Original Works: Case ReportsLiverAn Unusual Posttransplant T-cell Lymphoma After Liver Transplantation: A Case Report

- T-cell post-transplant lymphoproliferative disorders (PTLDs) are an uncommon complication of solid organ transplantation, and they are usually aggressive with a poor outcome.
- A 57-year-old man with graft-versus-host disease after liver transplantation developed generalized lymphadenopathy, which was discovered to be an Epstein-Barr virus-negative monomorphic T-cell PTLD according to biopsy results. The diagnosis was made after consultation with 2 different institutions. The entity was difficult to classify due to its unusual morphology and early presentation.
- Unlike most Epstein-Barr virus-negative PTLDs, this T-cell lymphoma responded completely to therapy, and the patient is currently in remission 4 years after treatment.
- Patients who develop generalized lymphadenopathy after solid organ transplantation should be followed up closely because they are at an increased risk of neoplastic transformations.
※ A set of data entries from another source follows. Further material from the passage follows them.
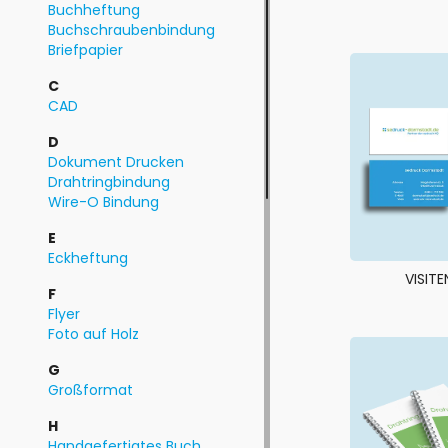
Buchheftung
Buchschraubenbindung
Briefpapier
C
CAD
D
Dokument Drucken
Drahtringbindung
Wire-O Bindung
E
Eckheftung
VISIT
F
Flyer
Foto auf Holz
G
Großformat
H
Handgefertigtes Buch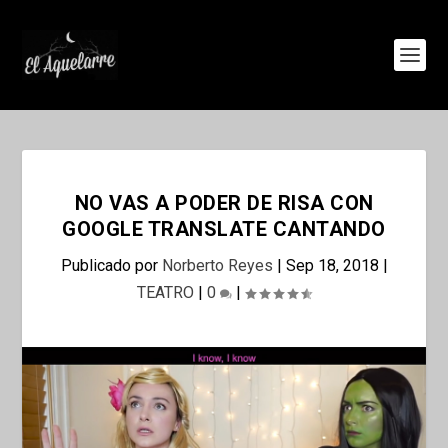
NO VAS A PODER DE RISA CON
GOOGLE TRANSLATE CANTANDO
Publicado por
Norberto Reyes
|
Sep 18, 2018
|
TEATRO
|
0
|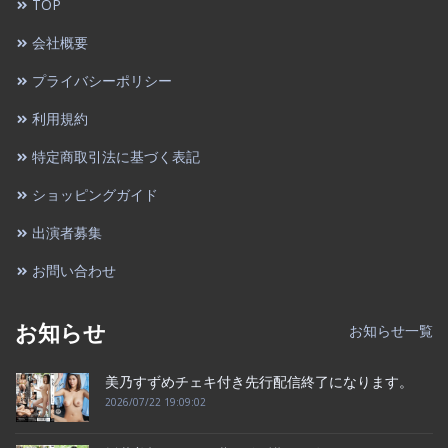
TOP
会社概要
プライバシーポリシー
利用規約
特定商取引法に基づく表記
ショッピングガイド
出演者募集
お問い合わせ
お知らせ
お知らせ一覧
美乃すずめチェキ付き先行配信終了になります。
2026/07/22 19:09:02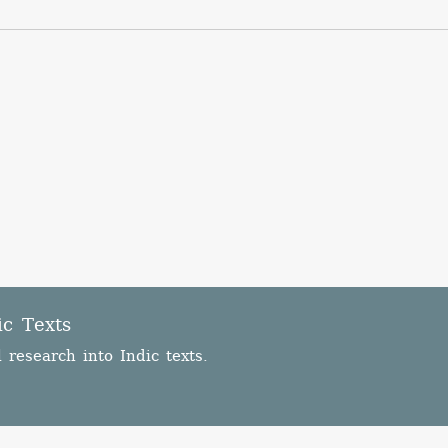
ic Texts
l research into Indic texts.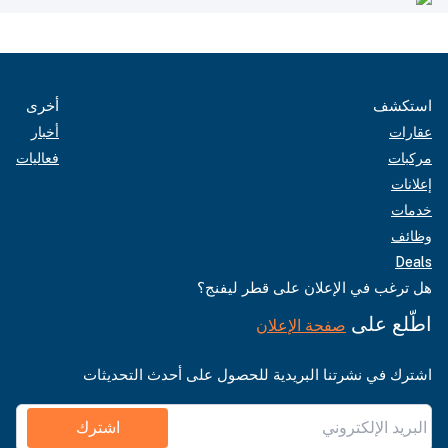
استكشف
أخرى
عقارات
أخبار
مركبات
فعاليات
إعلانات
خدمات
وظائف
Deals
هل ترغب في الإعلان على قطر ليفنج؟
اطّلع على
صفحة الإعلان
اشترك في نشرتنا البريدية للحصول على أحدث التحديثات
اشترك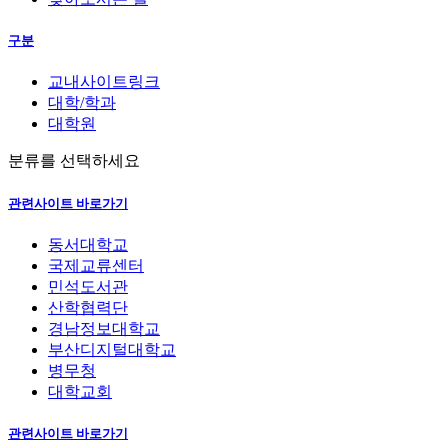
구분
교내사이트링크
대학/학과
대학원
분류를 선택하세요
관련사이트 바로가기
동서대학교
국제교류센터
민석도서관
산학협력단
경남정보대학교
부산디지털대학교
병무청
대학교회
관련사이트 바로가기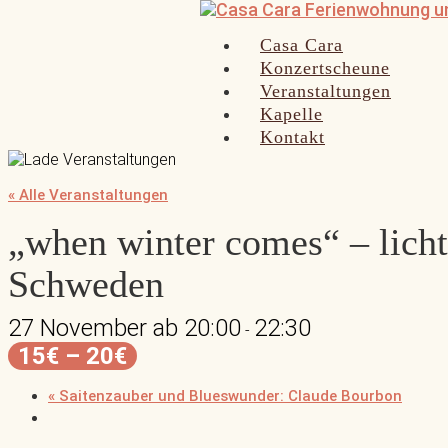
Casa Cara
Konzertscheune
Veranstaltungen
Kapelle
Kontakt
« Alle Veranstaltungen
„when winter comes“ – lichtv
Schweden
27 November ab 20:00
22:30
-
15€ – 20€
«
Saitenzauber und Blueswunder: Claude Bourbon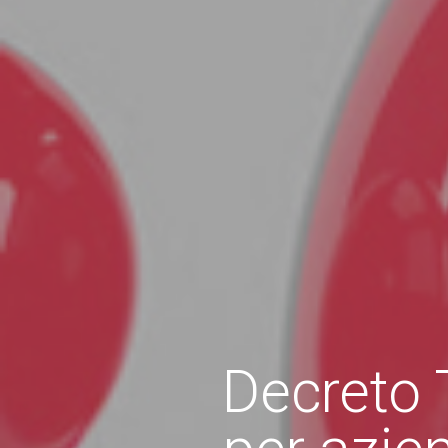
Decreto 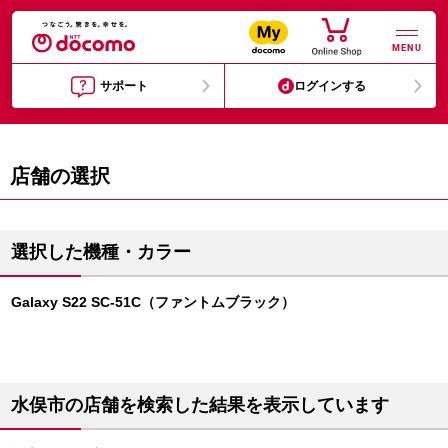
MENU
サポート
ログインする
店舗の選択
選択した機種・カラー
Galaxy S22 SC-51C（ファントムブラック）
水俣市の店舗を検索した結果を表示しています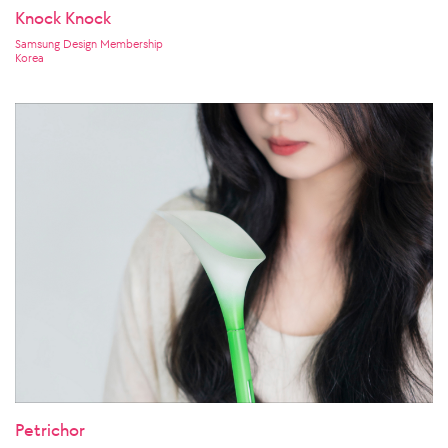
Knock Knock
Samsung Design Membership
Korea
Petrichor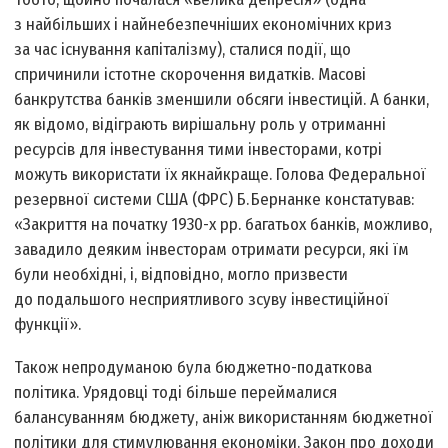
з найбільших і найнебезпечніших економічних криз
за час існування капіталізму), сталися події, що
спричинили істотне скорочення видатків. Масові
банкрутства банків зменшили обсяги інвестицій. А банки,
як відомо, відіграють вирішальну роль у отриманні
ресурсів для інвестування тими інвесторами, котрі
можуть використати їх якнайкраще. Голова Федеральної
резервної системи США (ФРС) Б. Бернанке констатував:
«Закриття на початку 1930-х рр. багатьох банків, можливо,
завадило деяким інвесторам отримати ресурси, які їм
були необхідні, і, відповідно, могло призвести
до подальшого несприятливого зсуву інвестиційної
функції».
Також непродуманою була бюджетно-податкова
політика. Урядовці тоді більше переймалися
балансуванням бюджету, аніж використанням бюджетної
політики для стимулювання економіки. Закон про доходи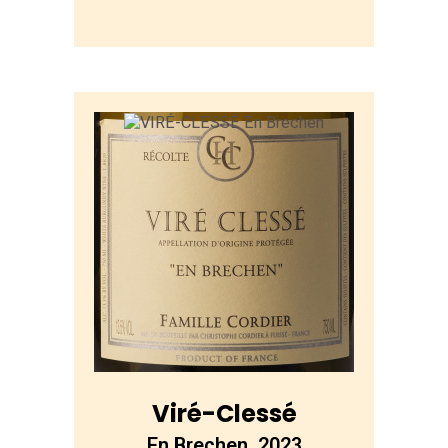
Viré-Clessé
En Brechen 2023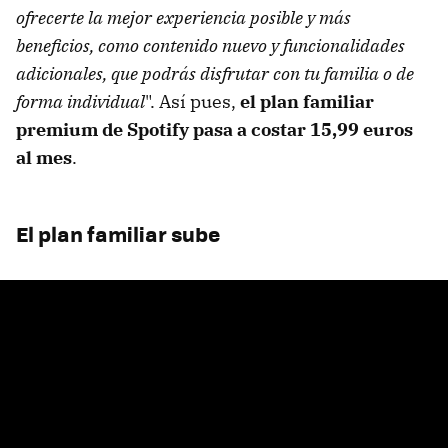
ofrecerte la mejor experiencia posible y más
beneficios, como contenido nuevo y funcionalidades
adicionales, que podrás disfrutar con tu familia o de
forma individual
". Así pues,
el plan familiar
premium de Spotify pasa a costar 15,99 euros
al mes
.
El plan familiar sube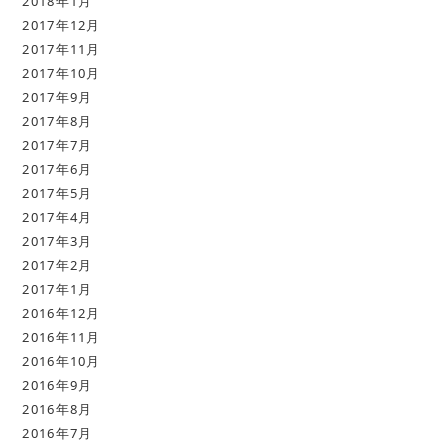
2018年1月
2017年12月
2017年11月
2017年10月
2017年9月
2017年8月
2017年7月
2017年6月
2017年5月
2017年4月
2017年3月
2017年2月
2017年1月
2016年12月
2016年11月
2016年10月
2016年9月
2016年8月
2016年7月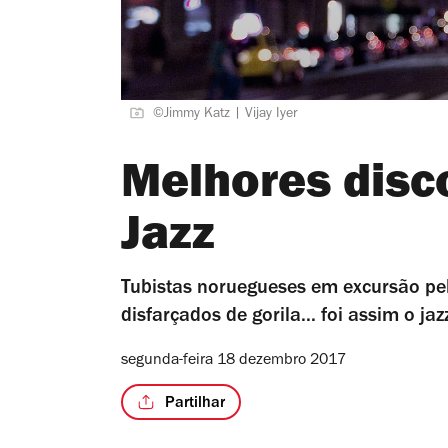
©Jimmy Katz | Vijay Iyer
Melhores disc
Jazz
Tubistas noruegueses em excursão pel
disfarçados de gorila... foi assim o j
segunda-feira 18 dezembro 2017
Partilhar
Posttransplantation lymphoproliferative disorders (PTLDs) encompass a spectrum of heterogeneous entities ranging from benign lymphocytic proliferations to high-grade malignant lymphomas. The majority of PTLDs are associated with reactivation of Epstein-Barr virus (EBV), which induces B-cell proliferation and occurs in the setting of severe immune suppression after solid organ or bone marrow transplantation. T-cell/natural killer cell PTLDs are relatively rare, constituting ∼15% of all cases. T-cell PTLDs are usually aggressive, and outcomes are poor. This article describes an unusual case of T-cell PTLD with a favorable outcome. The patient is a 57-year-old man who underwent a liver transplantation due to hepatitis C cirrhosis. He developed graft-versus-host disease with skin and gastrointestinal involvement and generalized lymphadenopathy 4 months after transplantation. Histologic sections of an excised axillary lymph node showed atypical medium and larger T-lymphocytes that were positive for CD3, CD5, CD43, and CD8 but were negative for B-cell antigens, CD56, and in situ hybridization for EBV-encoded RNA. Polymerase chain reaction analysis revealed monoclonal T-cell receptor gamma chain gene rearrangement. A diagnosis of high-grade T-cell PTLD was made. The patient was treated with 4 cycles of cyclophosphamide, doxorubicin, vincristine, and prednisone and is currently in remission, 4 years after therapy. The rapid presentation of an EBV-negative T-cell PTLD with a nonaggressive course and complete response to treatment is an unusual presentation of posttransplantation T-cell lymphoma, which is usually associated with a high mortality rate.